THCudaCheck FAIL file=/tmp/luarocks_cutorch-scm-1-7838/cutorch/lib/THC/generic/THCStorage.c line=32 error=59 : device-side assert triggered
/data/home/suzhou/torch/install/bin/luajit: cuda runtime error (59) : device-side assert triggered at /tmp/luarocks_cutorch-scm-1-7838/cutorch/lib/THC/generic/THCStorage.c:32
stack traceback:
[C]: at 0x7f3ad501a130
[C]: in function '__index'
...hou/torch/install/share/lua/5.1/nn/ClassNLLCriterion.lua:52: in function 'updateOutput'
...torch/install/share/lua/5.1/nn/CrossEntropyCriterion.lua:13: in function 'forward'
train.lua:208: in function 'eval_split'
train.lua:334: in main chunk
[C]: in function 'dofile'
...zhou/torch/install/lib/luarocks/rocks/trepl/scm-1/bin/th:150: in main chunk
[C]: at 0x00405d50
I got the same error...how can I solve this problem?
@superdarkness it caused by ClassNLLCriterion which only allow [1...class_n] as inputs.

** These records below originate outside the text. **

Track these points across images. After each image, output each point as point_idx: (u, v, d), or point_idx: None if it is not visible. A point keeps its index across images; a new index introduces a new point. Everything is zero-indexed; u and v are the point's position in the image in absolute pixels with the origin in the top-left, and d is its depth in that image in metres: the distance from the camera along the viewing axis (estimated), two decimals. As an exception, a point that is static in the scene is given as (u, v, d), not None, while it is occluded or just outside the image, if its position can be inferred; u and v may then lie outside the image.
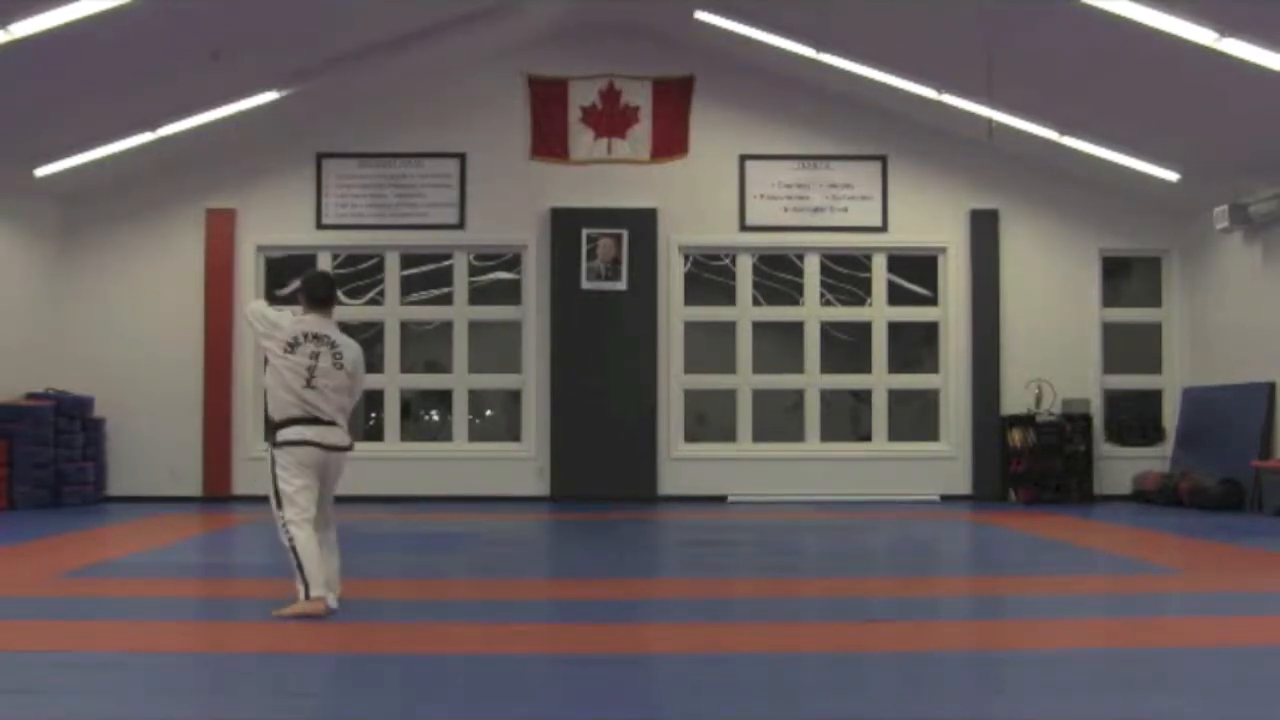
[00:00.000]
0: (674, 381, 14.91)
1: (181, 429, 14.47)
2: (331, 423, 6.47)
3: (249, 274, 14.80)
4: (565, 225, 14.71)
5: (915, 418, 15.40)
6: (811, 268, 15.17)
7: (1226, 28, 9.88)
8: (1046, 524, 11.88)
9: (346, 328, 14.92)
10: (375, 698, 4.68)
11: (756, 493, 14.63)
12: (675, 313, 14.97)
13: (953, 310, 15.05)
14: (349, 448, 6.62)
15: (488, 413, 16.07)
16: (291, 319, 6.71)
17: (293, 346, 6.49)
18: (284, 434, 6.41)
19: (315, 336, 6.55)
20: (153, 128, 13.22)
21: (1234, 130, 12.28)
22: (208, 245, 14.68)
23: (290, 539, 6.33)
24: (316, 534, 6.43)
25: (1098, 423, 14.94)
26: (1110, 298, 15.30)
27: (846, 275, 15.25)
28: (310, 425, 6.41)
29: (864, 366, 15.20)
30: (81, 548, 10.03)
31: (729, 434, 15.16)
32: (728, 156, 14.99)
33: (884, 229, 15.03)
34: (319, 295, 6.81)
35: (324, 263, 15.00)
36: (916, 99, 13.75)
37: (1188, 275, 14.99)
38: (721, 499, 14.56)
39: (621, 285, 14.67)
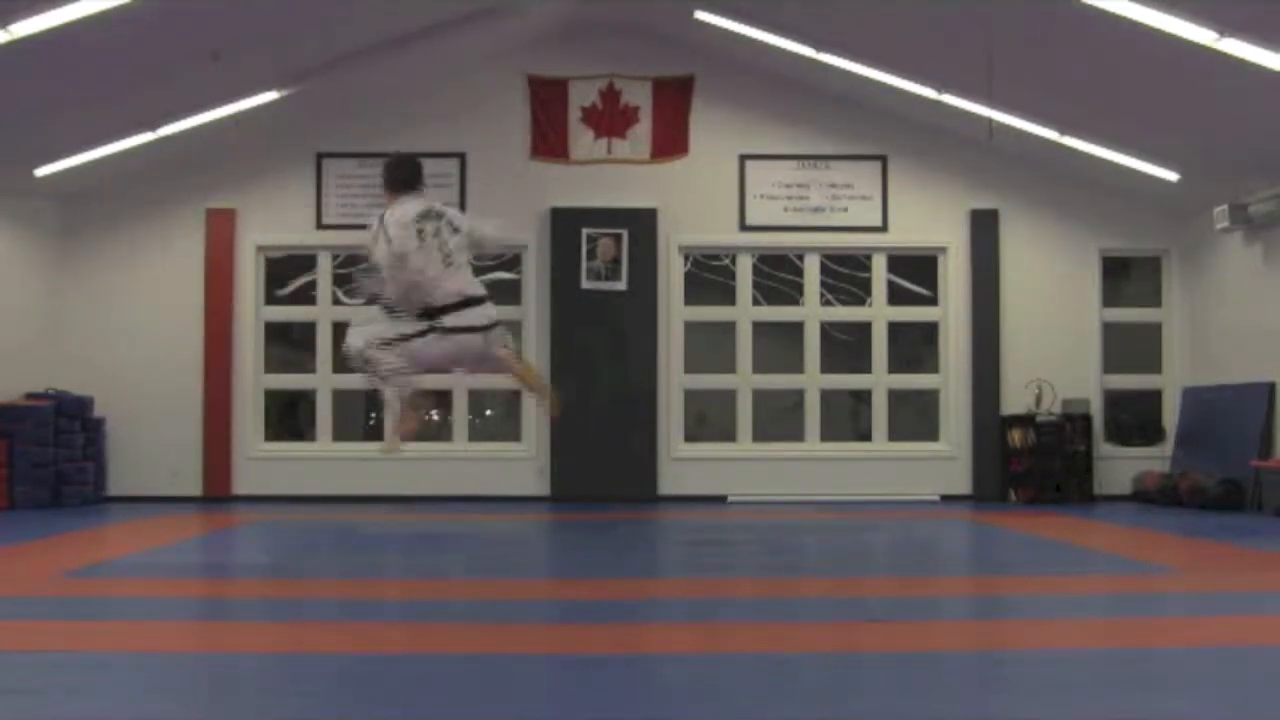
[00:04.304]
0: (674, 381, 14.91)
1: (181, 429, 14.47)
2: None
3: (249, 274, 14.81)
4: (565, 225, 14.71)
5: (915, 418, 15.40)
6: (811, 268, 15.17)
7: (1226, 28, 9.87)
8: (1046, 524, 11.88)
9: (346, 328, 15.19)
10: (376, 697, 4.67)
11: (756, 493, 14.63)
12: (675, 313, 14.97)
13: (953, 310, 15.05)
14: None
15: (488, 412, 16.07)
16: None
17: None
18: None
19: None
20: (153, 128, 13.21)
21: (1234, 130, 12.28)
22: (208, 245, 14.68)
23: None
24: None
25: (1098, 423, 14.94)
26: (1110, 298, 15.29)
27: (846, 275, 15.25)
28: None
29: (864, 366, 15.20)
30: (81, 548, 10.04)
31: (729, 434, 15.16)
32: (728, 156, 14.99)
33: (884, 229, 15.03)
34: (404, 177, 7.06)
35: (324, 263, 15.03)
36: (916, 99, 13.74)
37: (1188, 275, 14.99)
38: (721, 499, 14.56)
39: (621, 285, 14.67)
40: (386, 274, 6.83)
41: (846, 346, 15.34)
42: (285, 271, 15.17)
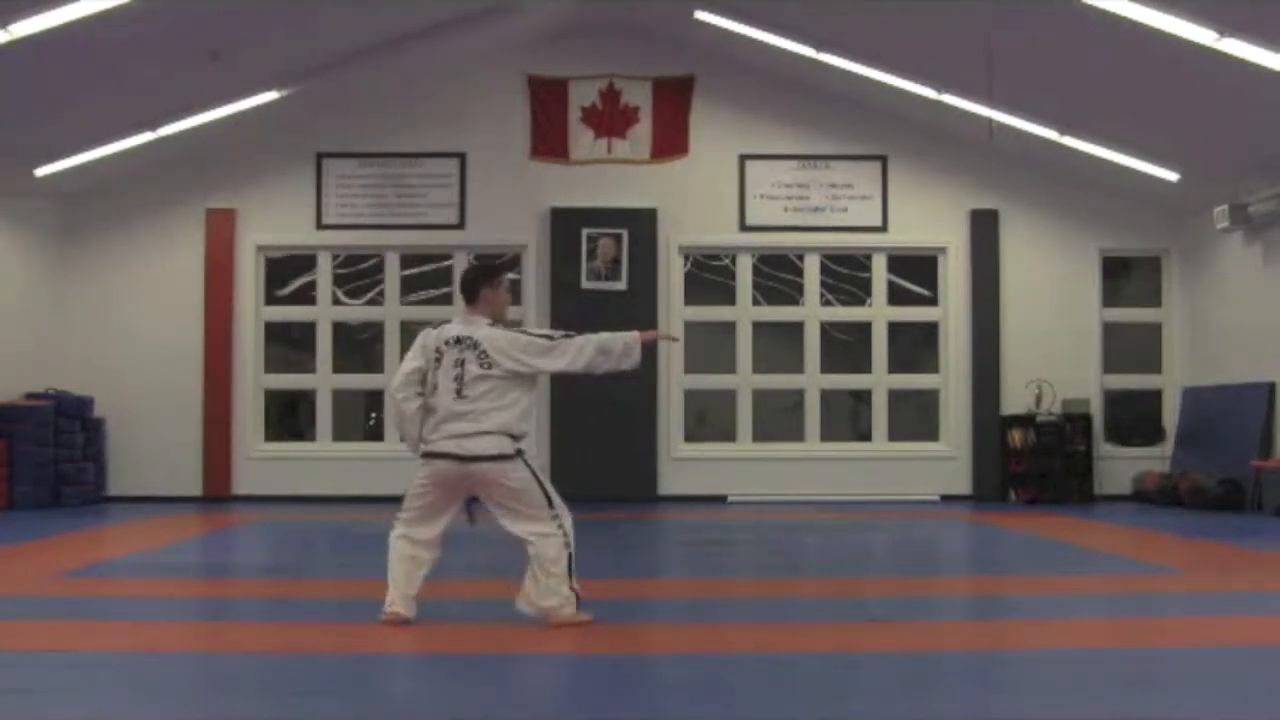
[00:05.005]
0: (674, 381, 14.91)
1: (181, 429, 14.47)
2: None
3: (249, 274, 14.80)
4: (565, 225, 14.71)
5: (915, 418, 15.40)
6: (811, 268, 15.17)
7: (1226, 28, 9.87)
8: (1046, 524, 11.88)
9: (346, 328, 15.22)
10: (375, 697, 4.67)
11: (756, 493, 14.62)
12: (675, 313, 14.96)
13: (953, 310, 15.04)
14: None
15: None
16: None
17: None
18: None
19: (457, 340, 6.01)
20: (153, 128, 13.22)
21: (1234, 130, 12.28)
22: (208, 245, 14.67)
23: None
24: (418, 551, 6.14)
25: (1098, 423, 14.93)
26: (1110, 298, 15.29)
27: (846, 275, 15.25)
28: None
29: (864, 366, 15.20)
30: (81, 548, 10.04)
31: (729, 434, 15.15)
32: (728, 156, 14.98)
33: (884, 229, 15.03)
34: (462, 290, 6.26)
35: (324, 263, 15.03)
36: (916, 99, 13.74)
37: (1188, 275, 14.99)
38: (721, 499, 14.56)
39: (621, 285, 14.66)
40: (393, 397, 6.09)
41: (846, 346, 15.34)
42: (285, 271, 15.17)
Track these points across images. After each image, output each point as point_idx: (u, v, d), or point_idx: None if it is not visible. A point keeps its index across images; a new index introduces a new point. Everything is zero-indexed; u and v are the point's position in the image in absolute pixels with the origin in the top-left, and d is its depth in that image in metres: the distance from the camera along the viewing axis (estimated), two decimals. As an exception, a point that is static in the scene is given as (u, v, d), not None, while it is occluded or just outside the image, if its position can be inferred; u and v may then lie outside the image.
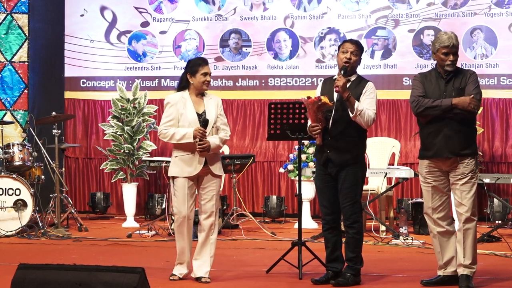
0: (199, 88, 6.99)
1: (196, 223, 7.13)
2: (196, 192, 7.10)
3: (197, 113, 6.96)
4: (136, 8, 12.34)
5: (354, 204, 6.77)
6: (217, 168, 7.03)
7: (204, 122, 6.93)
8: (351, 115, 6.66)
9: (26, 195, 9.96)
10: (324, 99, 6.67)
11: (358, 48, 6.82)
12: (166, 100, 7.06)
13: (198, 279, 6.96)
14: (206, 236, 7.01)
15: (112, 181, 11.68)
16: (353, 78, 6.85)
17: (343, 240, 6.91)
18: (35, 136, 10.38)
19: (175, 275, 7.04)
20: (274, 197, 11.56)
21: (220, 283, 6.97)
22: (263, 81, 12.04)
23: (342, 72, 6.73)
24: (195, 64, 7.00)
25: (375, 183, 10.23)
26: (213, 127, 6.99)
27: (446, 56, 6.63)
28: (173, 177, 7.02)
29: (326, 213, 6.90)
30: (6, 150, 10.26)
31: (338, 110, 6.74)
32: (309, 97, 6.72)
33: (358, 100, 6.72)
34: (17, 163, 10.26)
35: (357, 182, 6.78)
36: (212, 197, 7.00)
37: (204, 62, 7.02)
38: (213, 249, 7.03)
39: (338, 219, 6.92)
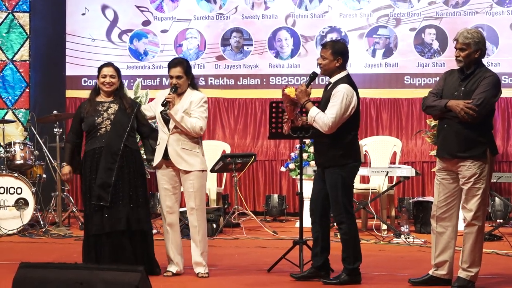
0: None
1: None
2: (181, 188, 7.19)
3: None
4: (138, 7, 12.35)
5: (336, 205, 6.75)
6: (182, 163, 7.01)
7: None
8: (308, 121, 6.75)
9: (27, 193, 9.96)
10: (288, 90, 6.73)
11: (328, 50, 6.75)
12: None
13: (197, 274, 7.11)
14: (193, 234, 7.11)
15: (113, 179, 11.67)
16: (333, 79, 6.82)
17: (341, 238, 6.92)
18: (37, 135, 10.38)
19: (168, 271, 7.15)
20: (276, 195, 11.56)
21: (222, 282, 6.97)
22: (264, 80, 12.04)
23: (309, 78, 6.82)
24: (167, 65, 7.29)
25: (376, 182, 10.23)
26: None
27: (455, 51, 6.58)
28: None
29: (311, 208, 6.97)
30: (8, 149, 10.27)
31: None
32: (286, 86, 6.84)
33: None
34: (18, 162, 10.27)
35: (336, 184, 6.72)
36: (190, 195, 7.05)
37: (171, 65, 7.23)
38: (201, 247, 7.09)
39: (322, 216, 6.90)
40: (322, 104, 6.75)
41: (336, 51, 6.76)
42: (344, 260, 6.81)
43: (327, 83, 6.92)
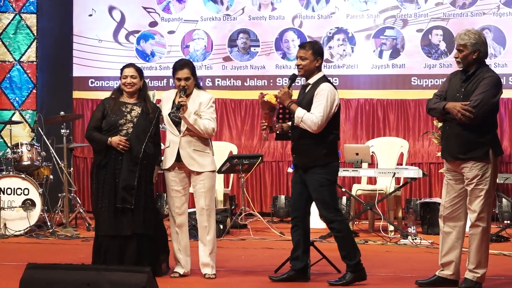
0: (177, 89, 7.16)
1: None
2: (191, 189, 7.20)
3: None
4: (145, 8, 12.35)
5: (323, 205, 6.78)
6: (194, 164, 7.05)
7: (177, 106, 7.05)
8: (295, 122, 6.75)
9: (34, 194, 9.98)
10: (268, 97, 6.78)
11: (309, 50, 6.79)
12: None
13: (204, 275, 7.12)
14: (202, 234, 7.13)
15: (120, 180, 11.66)
16: (312, 80, 6.85)
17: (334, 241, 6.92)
18: (44, 136, 10.40)
19: (175, 272, 7.16)
20: (283, 196, 11.55)
21: (228, 282, 6.98)
22: (271, 81, 12.04)
23: (290, 80, 6.90)
24: (173, 68, 7.22)
25: (383, 183, 10.22)
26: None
27: (455, 53, 6.58)
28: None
29: (292, 211, 7.04)
30: (15, 150, 10.28)
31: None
32: (263, 94, 6.90)
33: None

Preposed data selected 1000 answers for classification, and marked others -1. One way to solve this problem might be : 1. change -1 to 1001. 2.Set class numbers to 1001 instead of 1000. The other solution is : drop questions with answer -1 in the training set.
@suhmily thank you so much for your advice,this error has been solved successfully!